World Wide Web
World Wide Web (also called WWW or W3) is a hypertext-based information system. It is the most important service provided by the internet.
- It is an internet-based hypermedia initiative for global information sharing. And it is a major means of access to the internet resources.
- It was developed in 1989 by Tim Berners-Lee, and he is called as the father of WWW.
- Any word in a hypertext document can be specified as a pointer to a different hypertext document where more information pertaining to that word can be found.
- The reader can open the second document by selecting the word; only the part of the linked document which contains relevant information will be displayed.
- The second document may itself contain links to further documents. The reader need not know where the referenced documents are present.
- The linked documents may be located at different Internet sites. WWW can handle different text formats and different methods of organizing information.
- WWW is a graphical hypertext way of using the Internet using the HTTP protocol for transmitting Web pages and other information over the Internet.
- The World Wide Web (W3) is the universe of network-accessible information, an embodiment of human knowledge.
- It has a body of software and a set of protocols and conventions.

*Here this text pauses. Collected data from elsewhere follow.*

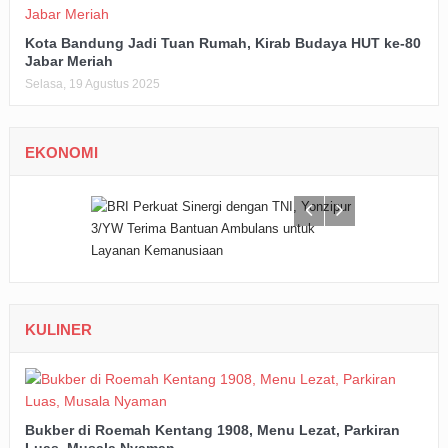
Kota Bandung Jadi Tuan Rumah, Kirab Budaya HUT ke-80
Jabar Meriah
Selasa, 19 Agustus 2025
EKONOMI
KULINER
Bukber di Roemah Kentang 1908, Menu Lezat, Parkiran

The three technologies which remain as foundation for today’s web. They are:
- HTML
- Hyper Text Markup Language.
- The publishing format for the Web, including the ability to format documents and link to other documents and resources.
- It is the standard markup language used to create web pages.
- HTML describes the structure of a website semantically along with cues for presentation, making it a markup language rather than a programming language.
- HTML elements form the building blocks of all websites. HTML allows images and objects to be embedded and can be used to create interactive forms.
- URI (Uniform Resource Identifier)
- It is a kind of “address” that is unique to each resource on the Web.
- It is a string of characters used to identify a name of a resource.
- Such identification enables interaction with representations of the resource over a network, typically the World Wide Web.
- The URI syntax consists of a URI scheme name, such as http, ftp, etc. followed by a colon character and then by a scheme-specific part.
- We can easily identify a resource with the help of URI in www.
- HTTP (Hypertext Transfer Protocol)
- It allows the retrieval of linked resources from across the Web.
- HTTP has been in use by the World-Wide Web global information initiative since 1990.
- HTTP is the protocol to exchange or transfer hypertext.
- The Hypertext Transfer Protocol (HTTP) is an application-level protocol for distributed, collaborative, hypermedia information systems.
- It is a generic, stateless protocol which can be used for many tasks beyond hypertext, such as name servers and distributed object management systems.
- A feature of HTTP is the typing and negotiation of data representation, allowing systems to be built independently of the data being transferred.